[Collected data entries]
>>>
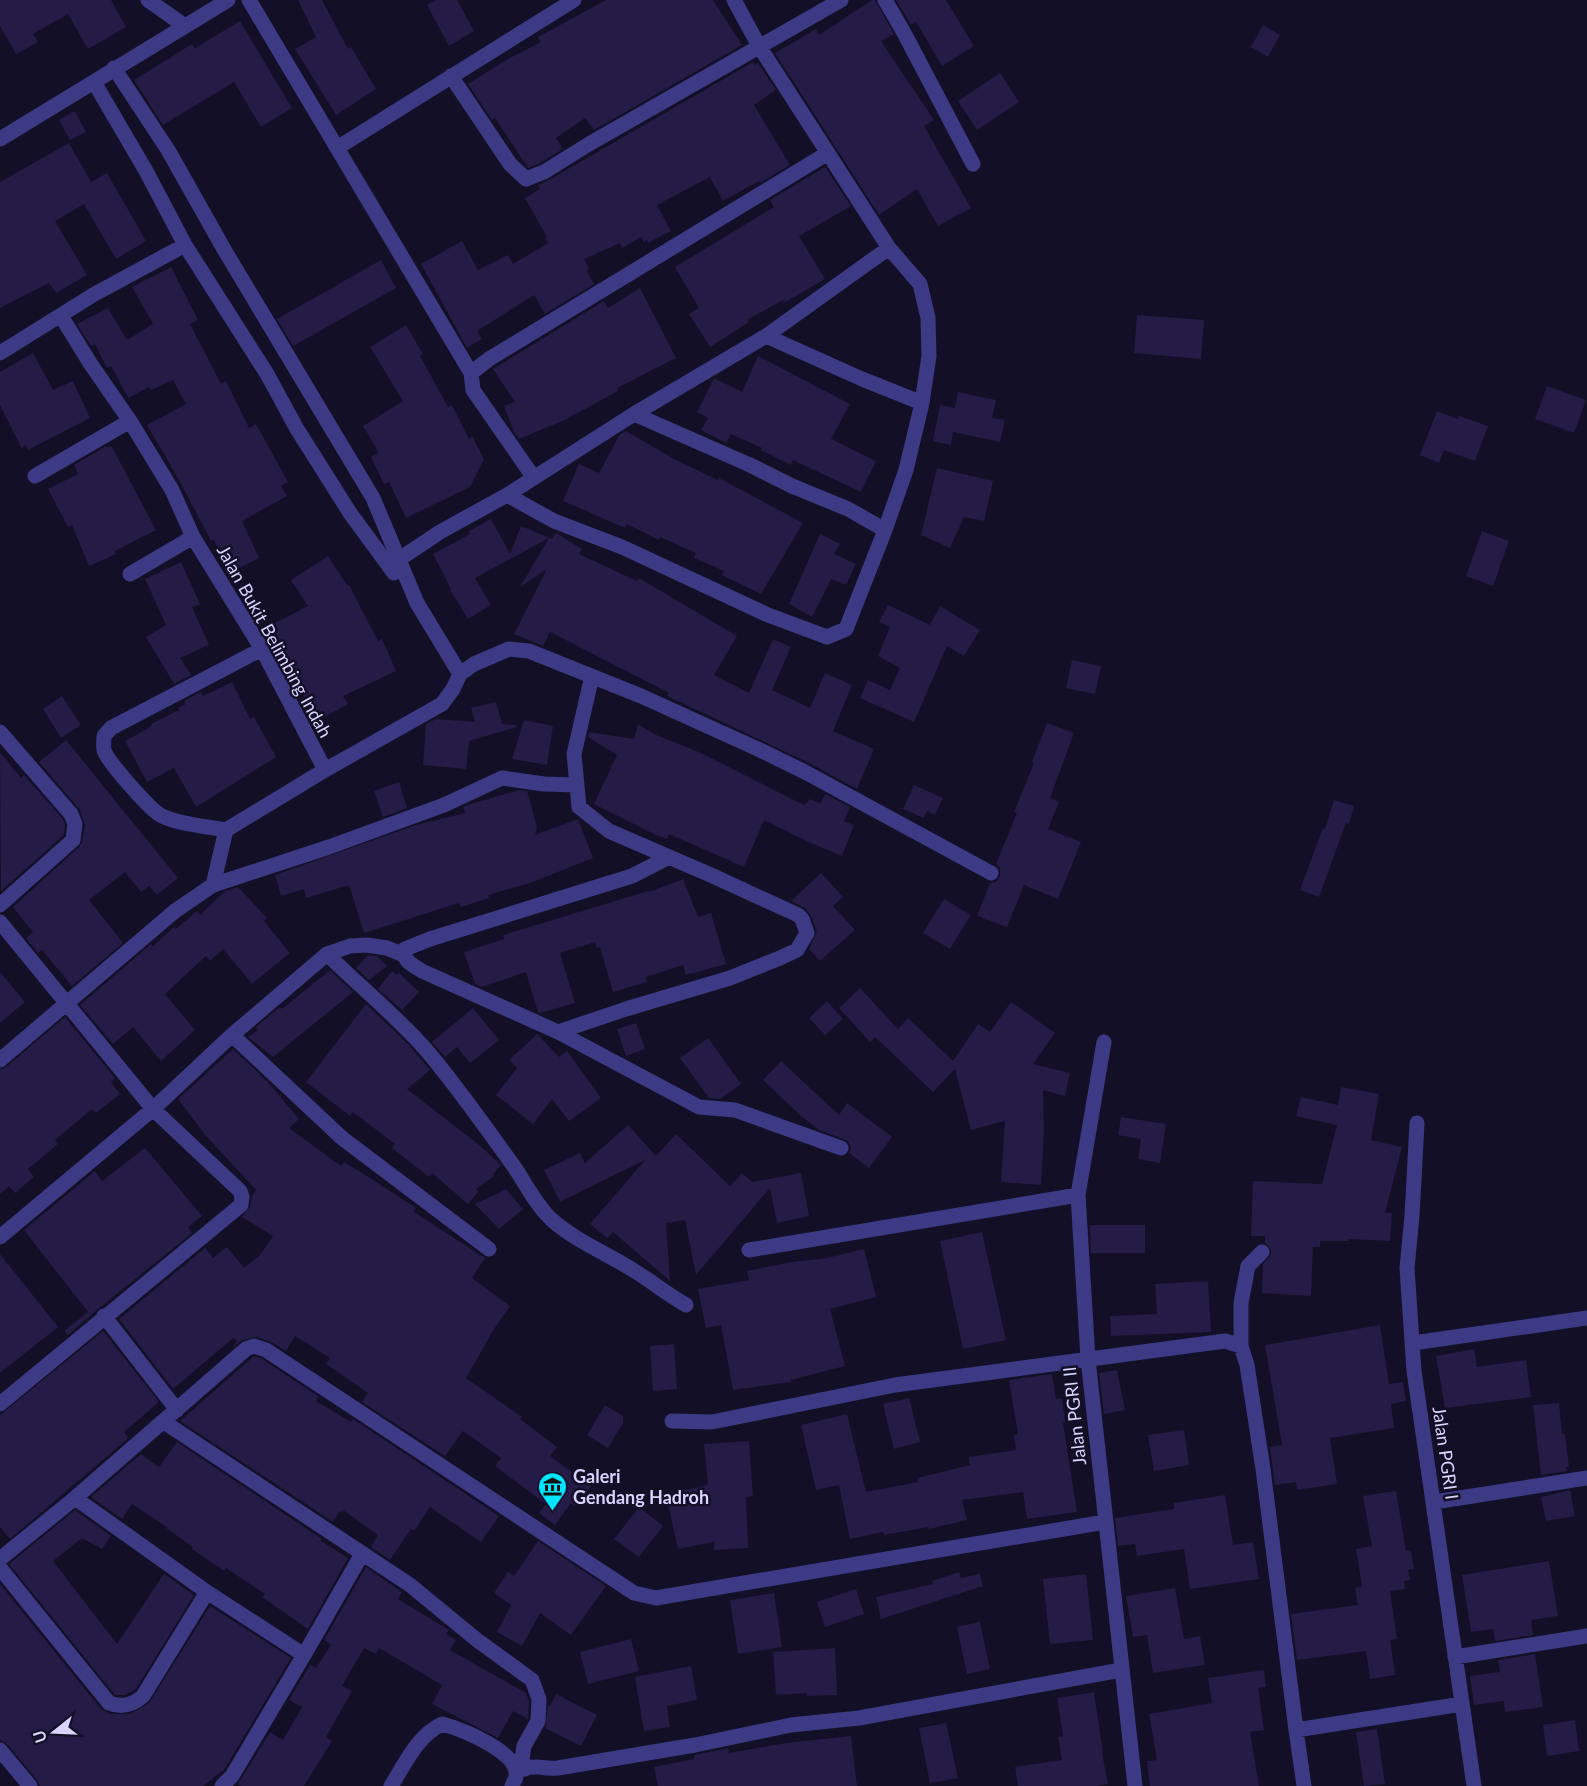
<svg xmlns="http://www.w3.org/2000/svg" width="1587" height="1786" font-family="Lato,sans-serif">
  <rect width="100%" height="100%" fill="#130f26"/>
  <path fill="#241b47" d="M0 0H111L126 27 88 49 68 14 33 34 38 42 16 54 0 26Z
    M298 0H322L348 49 351 47 376 89 336 115 295 49 316 37Z
    M436 0H457L474 31 449 46 427 5Z
    M606 0H713L742 45 594 130 585 118 556 138 563 149 540 163 528 168 495 118 492 120 468 84 508 59 541 42 538 37Z
    M872 0H875L894 34 881 41 934 120 924 126 971 208 938 226 917 189 879 215 775 53 816 29 819 35Z
    M896 0H946L974 46 942 66 916 22 911 25Z
    M240 21 292 108 261 127 234 82 163 125 134 80 192 44 195 48Z
    M1263 25 1280 35 1268 57 1251 47Z
    M753 62 755 65 758 63 776 90 754 105 790 165 760 183 759 181 723 201 710 177 657 205 671 231 648 243 647 240 644 242 641 237 622 248 620 243 584 259 589 269 586 270 594 284 545 314 534 295 477 331 482 339 467 348 421 264 462 241 478 270 508 255 513 264 548 243 545 238 547 237 525 198 540 189 538 185 549 180Z
    M1000 73 1019 102 977 130 958 101Z
    M75 111 86 132 70 140 59 120Z
    M69 143 91 182 107 173 146 241 116 259 84 204 55 221 87 275 56 293 49 283 0 308V182Z
    M825 167 851 206 799 236 825 279 782 304 785 299 747 320 749 322 710 347 689 314 699 308 675 267 774 207 770 200Z
    M381 260 396 288 293 346 277 319Z
    M171 267 198 320 190 324 221 384 226 381 249 428 256 424 288 482 281 486 287 496 242 521 259 558 230 573 214 540 211 541 179 480 147 425 186 404 173 380 151 390 149 387 128 398 111 366 107 368 95 344 91 346 77 324 108 308 127 340 153 324 132 287Z
    M640 288 676 358 617 388 618 391 565 420 519 439 514 432 504 406 515 402 493 369 604 301 608 308Z
    M1137 315 1204 320 1201 359 1134 353Z
    M406 325 423 354 420 356 448 407 452 405 469 439 472 436 484 459 470 487 406 518 389 482 384 484 371 457 379 453 363 426 403 401 370 347Z
    M33 353 53 390 73 381 90 418 28 450 25 444 22 449 0 405V372Z
    M758 356 850 404 831 439 876 461 861 492 793 460 791 465 761 450 762 448 731 434 726 443 701 430 708 418 697 412 714 378 742 392Z
    M1547 386 1586 400 1574 433 1535 419Z
    M958 392 996 400 992 418 1005 420 1000 442 953 432 951 445 933 441 940 405 955 408Z
    M1437 411 1458 419 1459 416 1488 426 1475 461 1444 450 1439 463 1420 455Z
    M626 431 676 460 718 480 719 478 803 523 761 594 722 575 724 571 694 558 696 553 660 537 659 540 627 524 625 528 563 501 579 464 599 473 620 434Z
    M105 447H112L156 530 115 551 116 554 89 566 72 525 68 527 48 489 78 474 74 465Z
    M937 468 993 481 984 521 964 517 950 548 921 535Z
    M491 519 510 554 521 526 552 539 556 533 582 549 579 554 637 581 639 578 737 636 714 675 749 693 773 639 791 647 772 690 810 708 825 673 852 685 833 731 874 749 857 789 809 763 667 696 669 693 550 632 543 646 514 634 547 569 520 587 549 538 475 578 491 605 468 619 450 590 451 589 433 554 470 534 469 531Z
    M1482 531 1509 541 1493 586 1466 576Z
    M820 534 840 544 834 554 856 564 846 585 831 579 812 617 789 604Z
    M328 556 347 585H349L378 641 382 639 396 671 343 696 348 704 317 721 267 627 308 606 291 580Z
    M181 562 200 604 192 607 209 645 180 658 191 675 174 684 146 637 166 625 145 579Z
    M888 605 930 625 940 606 980 630 964 656 947 646 914 722 860 698 868 680 890 690 900 668 878 656 890 627 879 622Z
    M1072 660 1101 666 1095 694 1066 688Z
    M232 682 250 719 254 717 276 757 196 807 174 768 147 782 125 741 152 726 151 724 179 710 178 708 186 704 184 701 201 692 203 696Z
    M62 696 81 725 61 738 43 709Z
    M496 702 502 724 516 725 517 727 469 741 466 769 423 765 426 724 436 719 475 722 471 708Z
    M524 720 553 726 547 765 512 759Z
    M1047 723 1074 733 1050 798 1059 802 1048 829 1081 842 1058 899 1024 885 1007 927 977 916 990 883 996 882 1000 877V868L996 864 1017 813 1014 812 1034 763 1032 762Z
    M638 724 654 734 701 753 804 805 810 799 820 804 825 794 850 807 844 821 854 825 842 856 806 841 764 820 744 867 669 834 667 839 658 836 594 804 617 755 588 737 589 732 634 739Z
    M66 740 178 878 157 895 149 886 141 892 125 872 89 900 123 943 72 986 42 950 38 953 26 938 33 932 13 907 79 847 82 842 85 825 80 810 39 762Z
    M0 752 21 778 24 775 63 819 65 825 64 835 1 891Z
    M399 782 407 808 383 817 374 791Z
    M914 785 943 798 935 815 927 811 924 818 903 809Z
    M519 790 527 791 537 827 535 835 578 819 593 858 530 883 488 895 489 898 461 907 459 903 364 933 349 885 306 898 304 889 281 896 275 875 416 825 465 813 463 807 467 805Z
    M1334 800 1354 806 1349 824 1346 823 1319 897 1300 890 1323 828 1325 829Z
    M821 873 843 897 833 906 855 930 820 961 809 949 817 931 811 916 805 908 791 901Z
    M683 879 698 917 711 913 726 964 686 975 683 965 646 977 647 982 613 992 600 947 597 948 595 942 560 953 575 1003 540 1013 538 1012 526 972 482 987 475 984 464 952 504 939 503 935 648 891 649 892Z
    M238 887 267 918 264 921 290 953 252 984 223 949 210 961 206 956 165 994 195 1030 161 1061 133 1027 113 1044 80 1005 151 944 153 946 174 927 176 929 197 911 200 915 225 891Z
    M944 899 971 915 950 949 923 933Z
    M368 955 377 956 387 966 369 980 356 968Z
    M330 970 353 992 273 1057 248 1037 258 1030 256 1027 280 1007 282 1009Z
    M392 971 397 975 399 973 419 992 402 1010 378 989Z
    M0 972 25 1002 0 1023Z
    M860 988 898 1029 908 1018 953 1061 978 1024 990 1032 1011 1002 1055 1033 1033 1064 1070 1073 1065 1096 1043 1090 1044 1130 1041 1185 1001 1182 1005 1121 971 1130 955 1069 933 1092 875 1037 870 1042 839 1008Z
    M827 1001 843 1019 825 1035 809 1018Z
    M366 1004 409 1045 430 1070 407 1089 478 1144 501 1165 493 1174 494 1176 476 1189 478 1192 468 1204 432 1173 429 1177 392 1148 395 1144 353 1112 350 1116 306 1082Z
    M473 1008 499 1040 470 1063 457 1047 445 1057 432 1042Z
    M65 1017 115 1078 111 1082 120 1094 96 1113 92 1109 55 1140 58 1144 28 1169 34 1177 15 1193 9 1186 0 1194V1070L6 1067Z
    M636 1023 645 1049 626 1056 617 1029Z
    M537 1034 559 1057 567 1051 601 1098 569 1121 552 1099 533 1124 496 1095 517 1068 509 1060Z
    M708 1038 741 1084 720 1099 709 1098 680 1058Z
    M233 1049 267 1081 299 1119 289 1128 341 1166 344 1162 370 1178 416 1208 414 1212 485 1258 472 1278 510 1306 494 1329 466 1378 522 1417 520 1419 557 1447 550 1456 591 1486 576 1507 571 1503 555 1525 539 1513 546 1504 495 1466 501 1458 463 1431 445 1456 362 1402 368 1393 326 1364 330 1358 295 1336 286 1351 271 1342 256 1337 242 1340 232 1348 237 1341 233 1338 173 1389 119 1319 205 1248 213 1258 227 1247 244 1268 260 1255 273 1236 242 1217 250 1207 252 1197 256 1190 207 1137 178 1099Z
    M781 1061 839 1115 847 1103 892 1137 869 1168 849 1153 851 1147 848 1141 819 1130 800 1115 763 1080Z
    M1341 1087 1379 1094 1371 1140 1402 1147 1385 1213H1392L1390 1241 1349 1239V1241H1320V1247H1313L1311 1296 1262 1293 1263 1264 1271 1255V1250L1265 1243V1236H1251L1253 1181 1322 1184 1337 1125 1296 1116 1301 1097 1338 1105Z
    M1121 1117 1166 1124 1160 1163 1138 1159 1141 1139 1118 1135Z
    M628 1125 656 1156 676 1134 730 1186 742 1173 752 1182 801 1173 809 1216 777 1223 770 1188 696 1275 685 1220 666 1223 670 1281 613 1232 607 1238 590 1224 645 1160 560 1202 544 1170 580 1153 585 1163Z
    M145 1148 202 1216 188 1227 192 1233 98 1309 68 1335 64 1331 88 1312 24 1230 95 1171 102 1181Z
    M506 1189 523 1209 499 1229 475 1204Z
    M1090 1225H1145V1253H1091Z
    M982 1232 1006 1340 963 1349 940 1241Z
    M864 1249 876 1297 830 1309 845 1366 791 1380V1382L733 1390 721 1325 706 1328 698 1289 749 1280 747 1271 792 1262 827 1258Z
    M0 1254 58 1327 0 1373Z
    M1208 1281 1211 1332 1111 1336 1110 1316 1157 1314 1155 1284Z
    M1380 1325 1389 1384 1403 1382 1406 1401 1391 1404 1394 1428 1330 1438 1337 1484 1297 1490 1296 1482 1275 1485 1270 1447 1282 1445 1265 1345Z
    M103 1331 159 1402 124 1432 128 1438 124 1442 10 1539 0 1527V1415Z
    M674 1344 677 1389 653 1391 650 1346Z
    M1474 1349 1477 1367 1526 1360 1531 1397 1445 1408 1436 1356Z
    M254 1356 262 1359 318 1396 316 1401 351 1422 353 1419 499 1516 481 1542 430 1507 414 1531 411 1529 390 1560 371 1547 378 1535 343 1510 342 1513 340 1511 333 1522 180 1421Z
    M1117 1370 1125 1410 1104 1414 1099 1373Z
    M1052 1374 1056 1399 1062 1398 1065 1422 1063 1423 1077 1512 1027 1519 1023 1492 962 1500 967 1520 929 1529 928 1527 884 1535 883 1532 850 1539 839 1485 816 1490 801 1425 847 1414 866 1492 918 1482 917 1478 970 1465 969 1457 1016 1450 1014 1435 1018 1434 1009 1380Z
    M909 1398 920 1442 894 1449 883 1404Z
    M1559 1403 1562 1434H1565L1569 1467H1566L1567 1471 1541 1475 1533 1405Z
    M605 1405 623 1416V1423L608 1448 587 1435Z
    M1184 1430 1189 1465 1154 1471 1148 1435Z
    M749 1441 753 1496 746 1497 748 1548 714 1550V1542L678 1549 666 1494 708 1485 704 1444Z
    M177 1442 322 1539 321 1541 348 1558 308 1629 262 1597 265 1594 226 1568 224 1571 192 1549 193 1547 166 1528 167 1527 132 1504 122 1519 91 1497 141 1454 159 1467Z
    M1570 1490 1575 1516 1546 1521 1541 1497Z
    M1396 1491 1406 1551 1411 1550 1414 1569 1408 1570 1410 1580 1404 1581 1405 1589 1390 1591 1397 1639 1390 1640 1395 1675 1370 1679 1366 1651 1297 1660 1291 1614 1358 1605 1355 1588 1362 1587 1356 1549 1372 1546 1363 1496Z
    M1225 1495 1233 1545 1253 1542 1259 1579 1190 1589 1184 1549 1137 1556 1135 1544 1118 1546 1115 1518 1174 1509V1503Z
    M639 1507 663 1526 639 1557 614 1539Z
    M75 1510 111 1536 102 1549 82 1538 53 1561 117 1644 164 1574 194 1595 136 1689 125 1695H115L9 1564Z
    M538 1541 606 1586 571 1635 540 1613 522 1646 497 1632 511 1605 494 1593 508 1572 514 1576Z
    M1549 1561 1558 1616 1531 1620 1533 1635 1495 1641 1493 1629 1471 1632 1462 1575Z
    M366 1567 402 1592 398 1599 449 1630 446 1634 456 1640 450 1650 526 1693 529 1701 528 1719 513 1711 498 1738 432 1704 442 1685 379 1648 376 1654 364 1648 342 1686 352 1691 326 1737 332 1741 304 1786H241L238 1784 270 1732 283 1740 302 1707 289 1700 310 1665 316 1668 331 1645 324 1640Z
    M959 1572 961 1578 980 1574 983 1586 881 1619 876 1597 933 1584 932 1581Z
    M1086 1574 1093 1640 1050 1644 1043 1579Z
    M0 1584 101 1709 111 1714H130L149 1703 210 1606 291 1658 224 1770 203 1786H40L37 1780 7 1744 0 1740Z
    M1175 1588 1184 1639 1200 1636 1205 1665 1153 1673 1147 1635 1133 1637 1126 1596Z
    M856 1589 864 1614 825 1627 817 1602Z
    M774 1593 782 1647 738 1654 730 1600Z
    M980 1622 990 1669 967 1674 957 1627Z
    M631 1639 639 1671 588 1684 580 1652Z
    M835 1648 837 1695 807 1696V1693L776 1695 773 1652Z
    M1535 1654 1543 1707 1505 1712 1504 1701 1474 1705 1470 1676 1500 1672 1498 1660Z
    M691 1666 697 1700 667 1706 670 1727 644 1731 635 1677Z
    M1264 1670 1266 1687 1258 1688 1264 1730 1250 1732 1259 1786H1150L1147 1761 1157 1760 1149 1714 1212 1703 1208 1678Z
    M1094 1692 1103 1753H1102L1108 1784 1097 1786H1018L1015 1767 1062 1760 1058 1737 1063 1736 1057 1698Z
    M556 1694 597 1715 581 1746 545 1728 548 1705 550 1706Z
    M1575 1720 1579 1751 1547 1756 1543 1725Z
    M946 1723 958 1778 930 1783 919 1728Z
    M1377 1729 1385 1784 1364 1786 1356 1732Z
    M851 1736 857 1786H658L654 1767 694 1759V1755L728 1748 729 1753 786 1743Z"/>
  <g fill="none" stroke-linecap="round" stroke-linejoin="round">
    <path stroke="#3d3a85" stroke-width="15" d="M148 0 185 26
      M249 0 471 373
      M734 0 759 46 889 248 766 336
      M885 0 903 31 973 164
      M114 68 168 150 225 251 373 498 417 603 460 674
      M451 76 510 164 526 179 544 172 589 144 841 0
      M94 82 146 171 185 245 267 374 297 429 350 513 394 573
      M337 148 574 0
      M889 248 920 284 928 318 929 356 922 403
      M61 316 90 363 130 421 172 490 193 537 262 649 325 770 442 704 453 689 460 674 474 664 509 649 529 651 641 696 760 750 805 772 991 873
      M0 353 93 295 185 245
      M634 414 766 336 862 379 922 403 906 470 885 530
      M35 476 130 421
      M534 478 473 390 471 373 489 359 828 153
      M389 566 440 532 507 495 554 521 622 547 768 615 827 637 846 629 885 530 848 509 792 486 750 465 634 414 507 495
      M130 574 193 537
      M592 676 574 754 579 807 609 831 713 876 798 915 802 919 807 933 797 950 780 958 730 978 626 1009 558 1032 422 971C413 965 402 961 405 949L430 939 632 876 669 857
      M0 732 71 814 75 824 73 840 0 905
      M226 830C206 826 181 825 162 816 151 811 107 761 104 750 103 746 104 740 104 736L111 728 262 649
      M213 885 329 847 444 805 502 778 544 784 577 785
      M0 922 153 1109 240 1191 242 1197 241 1205 0 1404
      M327 954C360 987 397 1016 428 1052 459 1089 487 1129 515 1168 527 1186 536 1205 552 1220 576 1241 606 1253 633 1270 651 1281 667 1294 686 1305
      M558 1032 699 1107 735 1110 841 1148
      M232 1035 342 1138 489 1249
      M1104 1042 1078 1195 1088 1359 1135 1786
      M0 1060 175 911 213 885 226 830 325 770
      M1417 1123 1412 1216 1407 1268 1414 1371 1474 1786
      M0 1237 153 1109 232 1035 327 954 350 946 367 945 387 948 404 955
      M749 1250 1078 1195
      M104 1316 177 1410
      M1413 1343 1587 1318
      M1241 1346V1303L1248 1266 1262 1252
      M672 1421 712 1422 895 1385 1225 1341 1241 1346 1247 1365 1263 1469 1296 1730 1462 1704
      M164 1422 410 1585 477 1640 532 1680 539 1699 538 1721 524 1746 522 1759 525 1769
      M75 1498 207 1592 304 1655 232 1776 222 1786
      M1434 1502 1587 1478
      M0 1559 75 1498 246 1349 254 1346 266 1350 634 1593 656 1598 1105 1522
      M0 1568 109 1703C122 1708 133 1705 143 1696L207 1592
      M304 1655 362 1554
      M1455 1657 1587 1636
      M1296 1730 1304 1786
      M0 1750 30 1786
      M514 1766C523 1769 529 1767 538 1767 545 1768 551 1769 558 1768L695 1745 791 1725 859 1718 1121 1670
      M391 1786C405 1764 417 1736 442 1724 461 1729 520 1752 516 1777 515 1780 513 1783 512 1786"/>
    <path stroke="#3d3a85" stroke-width="15" d="M0 139 228 0"/>
  </g>
  <defs>
    <symbol id="museum-pin" viewBox="-11 -11 22 30"><path d="M0 17L-7.5 6A9.5 9.5 0 1 1 7.5 6Z" fill="#00e5ff" stroke="#130f26"/><path d="M0-6L6-3V-2H-6V-3ZM-5-1h2V3h-2ZM-1-1h2V3h-2ZM3-1h2V3H3ZM-6 4H6V6H-6Z" fill="#111"/></symbol>
  </defs>
  <g fill-rule="evenodd">
    <use href="#museum-pin" x="536" y="1470" width="33" height="45"/>
  </g>
  <g text-anchor="middle" dominant-baseline="central" stroke-width="5" stroke-linejoin="round" paint-order="stroke">
    <g font-size="18" fill="#d9d4ff" stroke="#130f26">
      <text transform="translate(275 641) rotate(61)">Jalan Bukit Belimbing Indah</text>
      <text transform="translate(1074 1416) rotate(-96)">Jalan PGRI II</text>
      <text transform="translate(1446 1453) rotate(82)">Jalan PGRI I</text>
    </g>
    <g font-size="18" font-weight="bold" fill="#d9d4ff" stroke="#130f26" text-anchor="start">
      <text x="573" y="1476">Galeri<tspan x="573" dy="21">Gendang Hadroh</tspan></text>
    </g>
  </g>
  <g transform="translate(54 1732) rotate(252)" stroke="#130f26" stroke-width="4.5" paint-order="stroke">
  <path d="M0-4.5L10 22L0 15L-10 22Z" fill="#d9d4ff"/>
  <text y="-9" font-size="16" font-weight="bold" text-anchor="middle" fill="#d9d4ff">U</text>
  </g>
</svg>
<<<
> _EXERCISE PROMPT_:
Give the count of lines in the data above that hold the string "translate", with no additional words.

> _RESULT_:
4